───── DATA EXTRACTS ─────

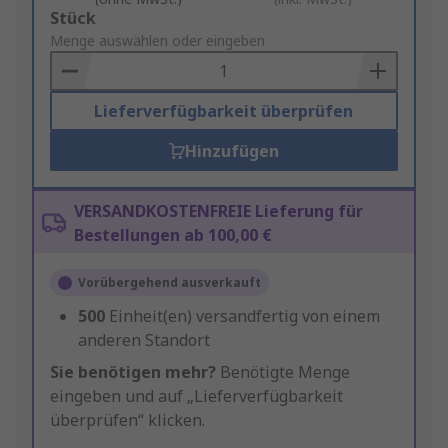
Add
Stück
to
Menge auswählen oder eingeben
Basket
Lieferverfügbarkeit überprüfen
Hinzufügen
VERSANDKOSTENFREIE Lieferung für
Bestellungen ab 100,00 €
Vorübergehend ausverkauft
500
Einheit(en) versandfertig von einem
anderen Standort
Sie benötigen mehr?
Benötigte Menge
eingeben und auf „Lieferverfügbarkeit
überprüfen“ klicken.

─────

=== WORK INSTRUCTIONS ===
Can you copy out every line of text in the data above, word for word, and leave out the pictures?

=== EXERCISE OUTPUT ===
Add
Stück
to
Menge auswählen oder eingeben
Basket
Lieferverfügbarkeit überprüfen
Hinzufügen
VERSANDKOSTENFREIE Lieferung für
Bestellungen ab 100,00 €
Vorübergehend ausverkauft
500
Einheit(en) versandfertig von einem
anderen Standort
Sie benötigen mehr?
Benötigte Menge
eingeben und auf „Lieferverfügbarkeit
überprüfen“ klicken.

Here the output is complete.